Update: In December 2020, McIntire Botanical Garden changed its name to Botanical Garden of the Piedmont.
Projected to open in late 2018, McIntire Botanical Garden aims to celebrate native Virginia flora and educate the public on conservation. Cvillians and tourists alike are invited to the garden to be refreshed, inspired, and engaged with nature's beauty. But first, the Garden needed a new logo to anchor fundraising and promotions prior to opening day and beyond.
Branching Out to a New Logo
The Garden's original logo was composed of a vertical tree that is, quite literally, boxed in; a restrictive format that didn't convey the spirit of flourishing plant life. With the Garden's vision of organic life in an inviting setting, The Ivy Group's first task was to set the flora free.
Heading Down the Right Garden Path
While our first logo suggestion was beautiful, the uniqueness of the Garden's vision lies within the specificity of their plants. After all, their tagline is "Celebrating Virginia's Flora" and their goal is to have only native, non-invasive plants. Though there are many beautiful local gardens, none are entirely native--and the McIntire Botanical Garden team is very knowledgeable when it comes to flower identification. They decided to move forward with inspiration from a specific Virginian flower, the turtlehead.
"There are three species of Turtlehead native to Virginia. The Garden's logo depicts Chelone glabra, which is found throughout the State. Turtlehead is so named because the flower looks like the head of a turtle. Its flowers are two-lipped in a tight cluster at the tip of the stem. The family it is placed in was formerly called Scrophulariaceae family but is now the Plantaginaceae family. Other members of this family include Snapdragons, Foxglove, and Speedwell. Turtlehead is an important food source for the endangered Baltimore Checkered Spot butterfly. The plant is a late summer bloomer and is native to stream corridors and wetlands making it conducive for cultivating in sections of the Garden." (Source: "About Our Logo")
Landscaping the Logo
With so many Virginia native flowers and trees to draw inspiration from, it was tricky to choose one path to follow. A colorful, spirited plant that is native to Virginia, the turtlehead flower checked all the right boxes. The shape of the flowering buds mimics the unique rolling topography of the garden and conveys a sense of flourishing.
The color scheme, of course, includes green, perhaps the most on-the-nose choice for a garden, but it's presented with a fresh gradient and as a backdrop to the eye-catching pinks and purples of the budding flower. The Garden plans to host classes and activities for adults and children alike, and the vivid colors paired with clean and sophisticated shapes will appeal to all ages.

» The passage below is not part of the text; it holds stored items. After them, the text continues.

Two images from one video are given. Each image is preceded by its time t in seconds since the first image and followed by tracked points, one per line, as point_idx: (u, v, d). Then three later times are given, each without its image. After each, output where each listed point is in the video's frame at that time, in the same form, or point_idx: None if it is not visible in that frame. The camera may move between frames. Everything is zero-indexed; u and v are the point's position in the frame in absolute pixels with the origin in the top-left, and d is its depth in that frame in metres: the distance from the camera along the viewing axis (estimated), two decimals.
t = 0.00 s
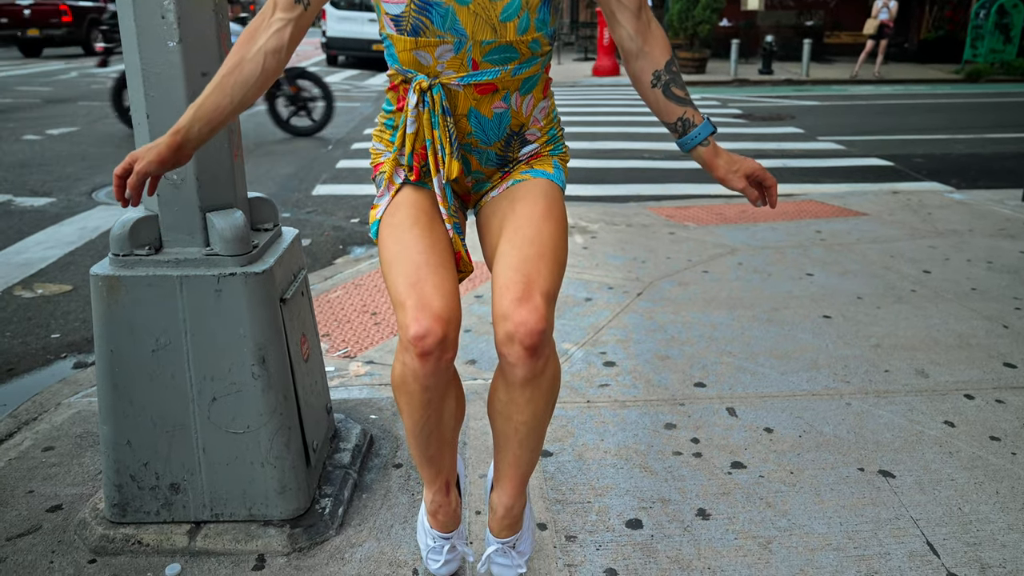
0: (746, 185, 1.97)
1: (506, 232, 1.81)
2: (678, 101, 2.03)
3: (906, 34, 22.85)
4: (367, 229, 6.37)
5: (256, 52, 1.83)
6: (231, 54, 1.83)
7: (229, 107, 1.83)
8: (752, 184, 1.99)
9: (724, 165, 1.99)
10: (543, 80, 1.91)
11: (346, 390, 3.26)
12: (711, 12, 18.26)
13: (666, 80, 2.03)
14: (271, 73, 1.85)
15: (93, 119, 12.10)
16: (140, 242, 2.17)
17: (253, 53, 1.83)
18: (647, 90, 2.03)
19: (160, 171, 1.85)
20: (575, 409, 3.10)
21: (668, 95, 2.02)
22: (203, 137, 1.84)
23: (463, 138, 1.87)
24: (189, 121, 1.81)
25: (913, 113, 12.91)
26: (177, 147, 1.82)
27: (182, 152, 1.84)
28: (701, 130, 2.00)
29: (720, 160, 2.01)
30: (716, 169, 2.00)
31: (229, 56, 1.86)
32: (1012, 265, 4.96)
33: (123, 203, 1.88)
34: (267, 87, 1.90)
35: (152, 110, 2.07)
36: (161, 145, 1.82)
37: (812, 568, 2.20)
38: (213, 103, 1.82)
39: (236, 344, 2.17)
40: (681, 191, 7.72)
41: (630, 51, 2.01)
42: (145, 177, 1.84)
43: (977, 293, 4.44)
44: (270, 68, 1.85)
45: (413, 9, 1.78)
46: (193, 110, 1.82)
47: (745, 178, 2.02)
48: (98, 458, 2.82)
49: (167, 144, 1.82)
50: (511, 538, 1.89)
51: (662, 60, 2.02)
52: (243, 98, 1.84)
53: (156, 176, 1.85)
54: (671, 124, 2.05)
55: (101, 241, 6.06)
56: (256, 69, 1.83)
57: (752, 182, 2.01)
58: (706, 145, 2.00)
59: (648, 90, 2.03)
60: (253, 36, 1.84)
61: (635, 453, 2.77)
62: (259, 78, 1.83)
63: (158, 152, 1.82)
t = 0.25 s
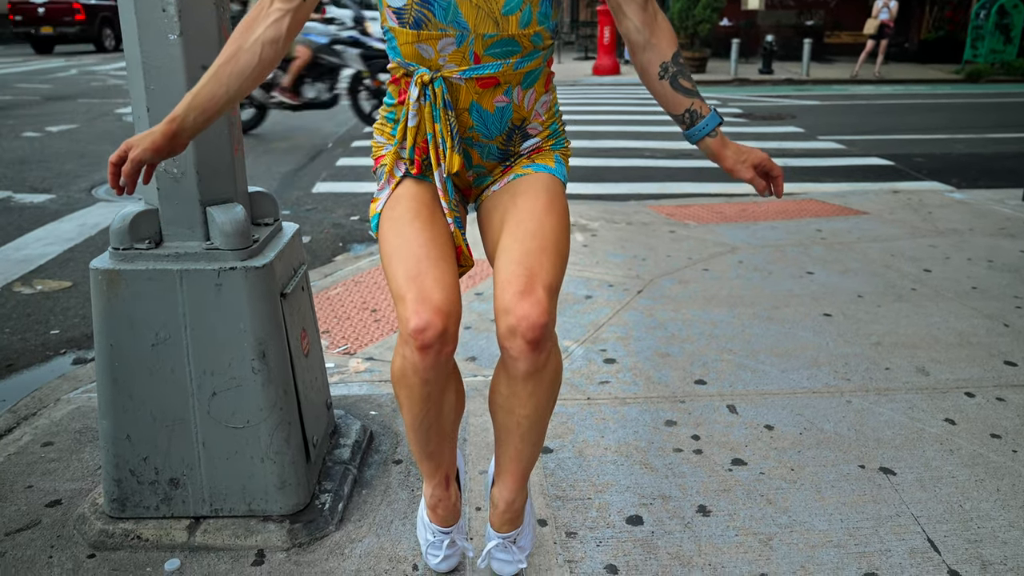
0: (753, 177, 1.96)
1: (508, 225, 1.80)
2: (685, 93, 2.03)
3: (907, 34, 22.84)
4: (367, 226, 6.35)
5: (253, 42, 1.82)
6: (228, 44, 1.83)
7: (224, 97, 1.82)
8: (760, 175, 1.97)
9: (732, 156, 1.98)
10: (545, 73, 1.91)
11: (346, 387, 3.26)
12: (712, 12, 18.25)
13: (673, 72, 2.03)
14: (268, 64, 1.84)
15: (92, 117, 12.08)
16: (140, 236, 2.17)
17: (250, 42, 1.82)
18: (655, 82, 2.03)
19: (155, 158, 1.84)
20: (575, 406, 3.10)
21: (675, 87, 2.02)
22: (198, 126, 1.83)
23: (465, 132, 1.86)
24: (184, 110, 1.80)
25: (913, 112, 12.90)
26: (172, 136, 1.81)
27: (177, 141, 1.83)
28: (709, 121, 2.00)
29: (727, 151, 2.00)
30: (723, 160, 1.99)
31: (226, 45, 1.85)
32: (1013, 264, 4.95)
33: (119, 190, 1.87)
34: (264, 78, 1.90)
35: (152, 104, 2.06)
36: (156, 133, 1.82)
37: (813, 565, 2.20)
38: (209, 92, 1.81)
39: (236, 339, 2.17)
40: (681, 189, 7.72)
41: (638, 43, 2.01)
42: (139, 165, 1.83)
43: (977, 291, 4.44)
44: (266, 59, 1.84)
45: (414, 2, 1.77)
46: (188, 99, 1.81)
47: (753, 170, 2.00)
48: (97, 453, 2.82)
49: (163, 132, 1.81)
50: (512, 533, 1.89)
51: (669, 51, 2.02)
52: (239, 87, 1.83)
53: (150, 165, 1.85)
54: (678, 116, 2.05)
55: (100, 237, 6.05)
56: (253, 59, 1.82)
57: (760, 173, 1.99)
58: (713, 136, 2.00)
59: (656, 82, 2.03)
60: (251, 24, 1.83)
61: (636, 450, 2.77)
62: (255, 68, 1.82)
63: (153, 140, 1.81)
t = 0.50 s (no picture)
0: (760, 165, 1.97)
1: (509, 219, 1.80)
2: (693, 82, 2.05)
3: (905, 34, 22.84)
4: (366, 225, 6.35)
5: (247, 31, 1.81)
6: (222, 33, 1.82)
7: (217, 86, 1.82)
8: (768, 163, 1.98)
9: (739, 145, 1.99)
10: (547, 68, 1.90)
11: (345, 383, 3.25)
12: (711, 12, 18.25)
13: (682, 63, 2.05)
14: (261, 53, 1.84)
15: (91, 116, 12.06)
16: (138, 231, 2.16)
17: (244, 32, 1.82)
18: (662, 72, 2.05)
19: (147, 145, 1.83)
20: (574, 403, 3.09)
21: (683, 77, 2.04)
22: (191, 115, 1.82)
23: (465, 126, 1.86)
24: (177, 97, 1.80)
25: (912, 112, 12.90)
26: (164, 123, 1.80)
27: (169, 129, 1.82)
28: (716, 111, 2.02)
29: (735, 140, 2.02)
30: (730, 149, 2.00)
31: (220, 34, 1.85)
32: (1012, 263, 4.95)
33: (110, 176, 1.86)
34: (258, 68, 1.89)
35: (151, 97, 2.06)
36: (148, 120, 1.81)
37: (813, 561, 2.19)
38: (202, 80, 1.81)
39: (235, 333, 2.16)
40: (680, 188, 7.72)
41: (644, 34, 2.03)
42: (132, 152, 1.81)
43: (976, 290, 4.44)
44: (260, 49, 1.83)
45: None
46: (181, 86, 1.81)
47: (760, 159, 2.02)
48: (96, 449, 2.81)
49: (155, 119, 1.80)
50: (511, 525, 1.92)
51: (676, 42, 2.03)
52: (231, 77, 1.83)
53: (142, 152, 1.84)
54: (686, 106, 2.07)
55: (99, 235, 6.04)
56: (246, 48, 1.82)
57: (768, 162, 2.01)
58: (721, 126, 2.02)
59: (664, 72, 2.05)
60: (244, 15, 1.83)
61: (635, 447, 2.77)
62: (248, 58, 1.82)
63: (145, 126, 1.80)
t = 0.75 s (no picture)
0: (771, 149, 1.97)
1: (506, 211, 1.80)
2: (700, 71, 2.05)
3: (901, 35, 22.88)
4: (362, 224, 6.34)
5: (236, 19, 1.81)
6: (212, 20, 1.82)
7: (205, 72, 1.81)
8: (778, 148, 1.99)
9: (749, 132, 2.00)
10: (544, 62, 1.90)
11: (341, 380, 3.25)
12: (707, 13, 18.26)
13: (689, 51, 2.05)
14: (250, 41, 1.83)
15: (86, 115, 12.03)
16: (134, 225, 2.15)
17: (233, 20, 1.81)
18: (669, 61, 2.05)
19: (132, 129, 1.83)
20: (570, 400, 3.09)
21: (691, 65, 2.04)
22: (178, 100, 1.82)
23: (463, 119, 1.85)
24: (164, 82, 1.79)
25: (907, 113, 12.93)
26: (150, 107, 1.80)
27: (155, 113, 1.82)
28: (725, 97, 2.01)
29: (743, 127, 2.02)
30: (740, 136, 2.00)
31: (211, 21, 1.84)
32: (1007, 261, 4.96)
33: (94, 158, 1.86)
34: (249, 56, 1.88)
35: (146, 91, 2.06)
36: (134, 104, 1.80)
37: (810, 556, 2.19)
38: (189, 65, 1.80)
39: (231, 327, 2.15)
40: (677, 188, 7.72)
41: (651, 24, 2.05)
42: (116, 135, 1.82)
43: (971, 288, 4.45)
44: (250, 36, 1.82)
45: None
46: (168, 71, 1.80)
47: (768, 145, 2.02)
48: (91, 446, 2.80)
49: (141, 103, 1.80)
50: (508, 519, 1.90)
51: (683, 31, 2.04)
52: (220, 64, 1.82)
53: (127, 135, 1.83)
54: (693, 95, 2.06)
55: (93, 233, 6.02)
56: (235, 35, 1.81)
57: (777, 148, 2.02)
58: (730, 113, 2.01)
59: (671, 61, 2.05)
60: (235, 2, 1.82)
61: (632, 443, 2.76)
62: (236, 44, 1.81)
63: (130, 110, 1.80)
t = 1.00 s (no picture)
0: (778, 136, 1.99)
1: (504, 203, 1.80)
2: (706, 58, 2.06)
3: (895, 37, 22.95)
4: (358, 222, 6.34)
5: (227, 6, 1.80)
6: (201, 6, 1.81)
7: (194, 57, 1.80)
8: (785, 133, 2.00)
9: (756, 119, 2.01)
10: (541, 55, 1.91)
11: (337, 377, 3.24)
12: (702, 13, 18.29)
13: (693, 40, 2.06)
14: (240, 28, 1.82)
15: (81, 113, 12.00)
16: (130, 219, 2.15)
17: (223, 6, 1.80)
18: (675, 50, 2.06)
19: (116, 111, 1.81)
20: (567, 396, 3.09)
21: (696, 54, 2.05)
22: (164, 84, 1.81)
23: (461, 113, 1.85)
24: (150, 64, 1.78)
25: (902, 114, 12.97)
26: (135, 89, 1.79)
27: (140, 96, 1.81)
28: (730, 86, 2.03)
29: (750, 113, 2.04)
30: (747, 123, 2.02)
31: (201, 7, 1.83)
32: (1001, 260, 4.97)
33: (78, 139, 1.85)
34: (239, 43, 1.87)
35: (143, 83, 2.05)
36: (119, 86, 1.79)
37: (806, 550, 2.20)
38: (177, 49, 1.79)
39: (226, 320, 2.15)
40: (672, 187, 7.72)
41: (656, 13, 2.05)
42: (100, 116, 1.80)
43: (965, 287, 4.46)
44: (240, 24, 1.82)
45: None
46: (155, 53, 1.79)
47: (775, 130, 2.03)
48: (86, 442, 2.78)
49: (127, 85, 1.79)
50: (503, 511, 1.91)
51: (687, 19, 2.05)
52: (209, 49, 1.81)
53: (111, 117, 1.82)
54: (700, 84, 2.08)
55: (88, 231, 6.00)
56: (225, 22, 1.80)
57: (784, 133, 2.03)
58: (736, 101, 2.03)
59: (677, 50, 2.06)
60: None
61: (628, 439, 2.76)
62: (225, 30, 1.80)
63: (115, 91, 1.79)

Meanwhile, the logo's typeface is fresh and modern, balancing the bright and playful colors of the icon. It's set in Brandon Grotesque, which will be legible on everything from a highway sign to a postcard. The word "botanical" can have uptight connotations, but when you see it like this, it's hard not to get excited about the world of plants.
This new logo directly connects to the future Garden’s mission 'to cultivate a public garden that reflects the unique character of the Piedmont region' and is one more way we are 'Celebrating Virginia’s Flora'.
McIntire Botanical Garden
Supporting A Budding Brand
After establishing the turtlehead logo, we turned our attention to another area of expertise: branding. As any graphic designer will tell you, branding doesn't stop at the logo. A branding best practice, we developed a guide detailing appropriate font, color, and application choices for future design work. Consistency is key to establish a solid brand and with guidelines in hand, the Garden is well equipped to move forward with signage, website updates, emails, social media, and other communications.
Blossoming into a Community Venue
Here at The Ivy Group, we can't wait for the park to open. Imagine the inspiration--sitting and sketching, writing and brainstorming, taking in Virginia's natural beauty. It's sure to become one of our favorite spots in Charlottesville--after all, Ivy is right at home in a garden!